Uma das maiores contradições de Salvador atende pelo nome de Praia da Preguiça. Apesar da fama sugerir descanso, o que se vê hoje é um dos trechos mais ativos da orla da capital baiana, reunindo práticas como canoagem, natação, boxe, capoeira, yoga e futevôlei, além de turismo náutico e forte impacto social.
A transformação ganhou força nos últimos cinco anos, especialmente durante a pandemia, quando a prática da canoagem se intensificou e passou a atrair moradores, atletas e turistas. O movimento esportivo impulsionou mudanças profundas na dinâmica da comunidade local, antes marcada pelo esvaziamento e pela marginalização.
“Essa praia sempre foi muito marginalizada. Ninguém descia aqui nem para tomar banho de mar”, lembra Caíque Andrade, morador da região e hoje instrutor de canoagem. Segundo ele, antes havia apenas duas traves improvisadas de futebol. “Foi o esporte que virou a chave. Hoje, muita gente vive daqui.”
O crescimento da canoagem atraiu outras modalidades e fomentou a economia local. Barraqueiros, ambulantes e moradores passaram a encontrar na praia uma fonte de renda constante. “Antes quase não tinha mesa nem cadeira. Hoje são vários ambulantes, aluguel de cadeiras e gente vendendo comida”, conta Caíque.

Praia da Preguiça vira polo esportivo, turístico e de geração de renda em Salvador
Esporte como ferramenta social
A presença do projeto Remo Sem Fronteiras, que atua com crianças, jovens e pessoas com deficiência, consolidou a praia como espaço de inclusão social. Muitos participantes iniciaram no projeto e hoje comandam seus próprios clubes de canoagem.
“Muitos jovens que começaram pequenos hoje têm sua própria canoa e seu próprio negócio”, afirma Caíque. “Isso muda destinos.”
A natação também ganhou espaço com a revitalização do local. O professor Josean Francisco, nascido e criado na Gamboa, destaca que a retomada do movimento trouxe segurança e integração comunitária. “Hoje temos alunos de outros bairros que vêm justamente por esse clima de convivência que voltou.”
Além das aulas, eventos esportivos geram trabalho para moradores, como pescadores locais, contratados para atuar como barcos de apoio durante os treinos.

Praia da Preguiça vira polo esportivo, turístico e de geração de renda em Salvador
Economia aquecida
Mesmo quem não pratica esporte se beneficia da nova fase da praia.
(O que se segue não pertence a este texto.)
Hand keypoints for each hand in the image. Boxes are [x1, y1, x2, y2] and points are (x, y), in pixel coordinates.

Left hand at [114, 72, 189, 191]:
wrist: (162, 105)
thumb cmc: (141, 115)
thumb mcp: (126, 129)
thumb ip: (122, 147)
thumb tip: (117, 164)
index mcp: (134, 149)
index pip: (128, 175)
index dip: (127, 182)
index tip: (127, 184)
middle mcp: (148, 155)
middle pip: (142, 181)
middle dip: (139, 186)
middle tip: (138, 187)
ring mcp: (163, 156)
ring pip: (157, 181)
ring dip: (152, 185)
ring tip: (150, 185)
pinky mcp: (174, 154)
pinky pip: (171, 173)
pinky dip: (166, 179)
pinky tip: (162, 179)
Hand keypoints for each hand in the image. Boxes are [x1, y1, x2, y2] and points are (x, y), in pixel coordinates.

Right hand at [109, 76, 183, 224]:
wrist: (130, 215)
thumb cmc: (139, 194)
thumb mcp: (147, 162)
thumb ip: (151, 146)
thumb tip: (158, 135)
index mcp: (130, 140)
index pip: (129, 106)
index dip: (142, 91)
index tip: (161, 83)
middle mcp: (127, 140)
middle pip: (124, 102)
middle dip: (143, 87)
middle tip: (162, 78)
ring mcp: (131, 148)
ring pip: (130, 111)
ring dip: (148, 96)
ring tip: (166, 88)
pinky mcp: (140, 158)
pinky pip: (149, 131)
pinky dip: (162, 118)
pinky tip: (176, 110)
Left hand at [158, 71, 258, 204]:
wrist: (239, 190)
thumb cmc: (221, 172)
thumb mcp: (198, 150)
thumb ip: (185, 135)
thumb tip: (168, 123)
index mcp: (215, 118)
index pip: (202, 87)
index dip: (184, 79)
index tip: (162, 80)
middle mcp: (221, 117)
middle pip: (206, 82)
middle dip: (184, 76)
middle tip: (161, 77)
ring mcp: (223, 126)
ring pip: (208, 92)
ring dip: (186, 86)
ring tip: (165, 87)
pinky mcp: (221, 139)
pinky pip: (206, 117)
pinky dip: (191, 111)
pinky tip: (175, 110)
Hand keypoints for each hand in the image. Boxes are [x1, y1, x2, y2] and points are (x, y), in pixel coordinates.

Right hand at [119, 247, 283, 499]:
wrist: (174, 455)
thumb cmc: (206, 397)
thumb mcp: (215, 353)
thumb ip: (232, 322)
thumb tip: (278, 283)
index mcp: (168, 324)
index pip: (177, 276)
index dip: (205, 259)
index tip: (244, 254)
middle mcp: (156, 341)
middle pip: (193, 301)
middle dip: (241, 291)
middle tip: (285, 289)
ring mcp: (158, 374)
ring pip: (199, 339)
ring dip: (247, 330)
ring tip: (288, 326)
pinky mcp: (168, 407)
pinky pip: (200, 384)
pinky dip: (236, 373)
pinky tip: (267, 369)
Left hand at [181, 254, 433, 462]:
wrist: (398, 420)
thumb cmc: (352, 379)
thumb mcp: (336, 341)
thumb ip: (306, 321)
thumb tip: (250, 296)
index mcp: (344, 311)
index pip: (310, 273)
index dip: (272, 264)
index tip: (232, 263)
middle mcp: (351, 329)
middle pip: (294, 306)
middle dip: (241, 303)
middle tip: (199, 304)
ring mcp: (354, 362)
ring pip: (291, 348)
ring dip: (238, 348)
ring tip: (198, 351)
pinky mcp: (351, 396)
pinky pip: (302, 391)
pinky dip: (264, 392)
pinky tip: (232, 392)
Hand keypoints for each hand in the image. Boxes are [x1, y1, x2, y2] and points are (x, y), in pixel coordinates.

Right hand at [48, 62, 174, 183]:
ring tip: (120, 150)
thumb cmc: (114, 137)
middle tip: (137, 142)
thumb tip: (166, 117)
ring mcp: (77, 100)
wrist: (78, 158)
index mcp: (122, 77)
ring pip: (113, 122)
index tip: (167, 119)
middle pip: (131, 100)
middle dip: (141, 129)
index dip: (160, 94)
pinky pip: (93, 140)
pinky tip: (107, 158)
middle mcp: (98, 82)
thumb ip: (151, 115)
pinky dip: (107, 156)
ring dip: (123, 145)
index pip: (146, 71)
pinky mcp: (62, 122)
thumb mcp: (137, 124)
O ambulante Maurício Santos, por exemplo, passou a trabalhar exclusivamente na região. “Tudo que eu boto pra vender, vende”, diz. Um dos produtos mais procurados são capas impermeáveis para celular, usadas por quem pratica remo.
“Há cinco anos isso aqui era escuro, ninguém queria passar. Hoje tem turista que vem a Salvador querendo conhecer a Praia da Preguiça como quem quer ir ao Porto da Barra”, afirma.
Durante a semana, a praia é dominada por treinos esportivos. Aos sábados e domingos, o movimento começa ainda de madrugada, com remadores, e se intensifica ao longo da manhã com turistas, que pagam em média R$ 70 por passeios na Baía de Todos-os-Santos.

Praia da Preguiça vira polo esportivo, turístico e de geração de renda em Salvador
Boxe no mar e cenário privilegiado
Até o boxe ganhou uma versão inédita na Preguiça. O instrutor Carlos Caetano, pioneiro da modalidade em Salvador, levou os treinos para dentro do mar. “A água tem poder de cura. A pessoa sai dali renovada”, afirma.
Segundo especialistas, a praia reúne condições naturais ideais para esportes náuticos. Por estar dentro da Baía de Todos-os-Santos e protegida pelo chamado Alto de Salvador, a área sofre menos influência de ventos e ondas.
“A Praia da Preguiça é naturalmente abrigada, o que a torna muito favorável para atividades como canoagem e stand up paddle”, explica o geólogo e pesquisador da Ufba José Landim.
Hoje, cercada por cartões-postais como o Elevador Lacerda, o Mercado Modelo e o Forte de São Marcelo, a Praia da Preguiça se firmou como reduto esportivo, ponto turístico e exemplo de transformação comunitária. Apesar do nome, ali o que menos existe é preguiça.